## Provided entries
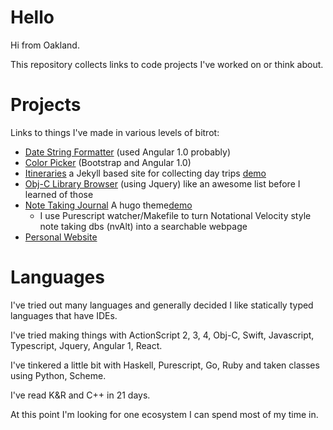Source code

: # Hello

Hi from Oakland. 

This repository collects links to code projects I've worked
on or think about. 

# Projects

Links to things I've made in various levels of bitrot:

- [Date String Formatter](http://time-formats.dbelford.com/) (used Angular 1.0 probably)
- [Color Picker](http://dbelford.com/colorful/) (Bootstrap and Angular 1.0)
- [Itineraries](github.com/dbelford/itineraries) a Jekyll based site for collecting day trips [demo](http://www.wongjennifer.com/itineraries/)
- [Obj-C Library Browser](http://dbelford.github.io/Obj-Compendium/#) (using Jquery) like an awesome list before I learned of those
- [Note Taking Journal](https://github.com/dbelford/hugo-journal-theme) A hugo theme[demo](https://journal.dbelford.com) 
  - I use Purescript watcher/Makefile to turn Notational Velocity style note taking dbs (nvAlt) into a searchable webpage
- [Personal Website](dbelford.com)

# Languages

I've tried out many languages and generally decided I like statically typed languages that have IDEs.

I've tried making things with ActionScript 2, 3, 4, Obj-C, Swift, Javascript, Typescript, Jquery, Angular 1, React.

I've tinkered a little bit with Haskell, Purescript, Go, Ruby and taken classes using Python, Scheme.

I've read K&R and C++ in 21 days.

At this point I'm looking for one ecosystem I can spend most of my time in.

## About this task
Beginning with the line that contains "I've tried out", output each line of the listing above through the last one, exactly and with nothing added.

## Output
I've tried out many languages and generally decided I like statically typed languages that have IDEs.

I've tried making things with ActionScript 2, 3, 4, Obj-C, Swift, Javascript, Typescript, Jquery, Angular 1, React.

I've tinkered a little bit with Haskell, Purescript, Go, Ruby and taken classes using Python, Scheme.

I've read K&R and C++ in 21 days.

At this point I'm looking for one ecosystem I can spend most of my time in.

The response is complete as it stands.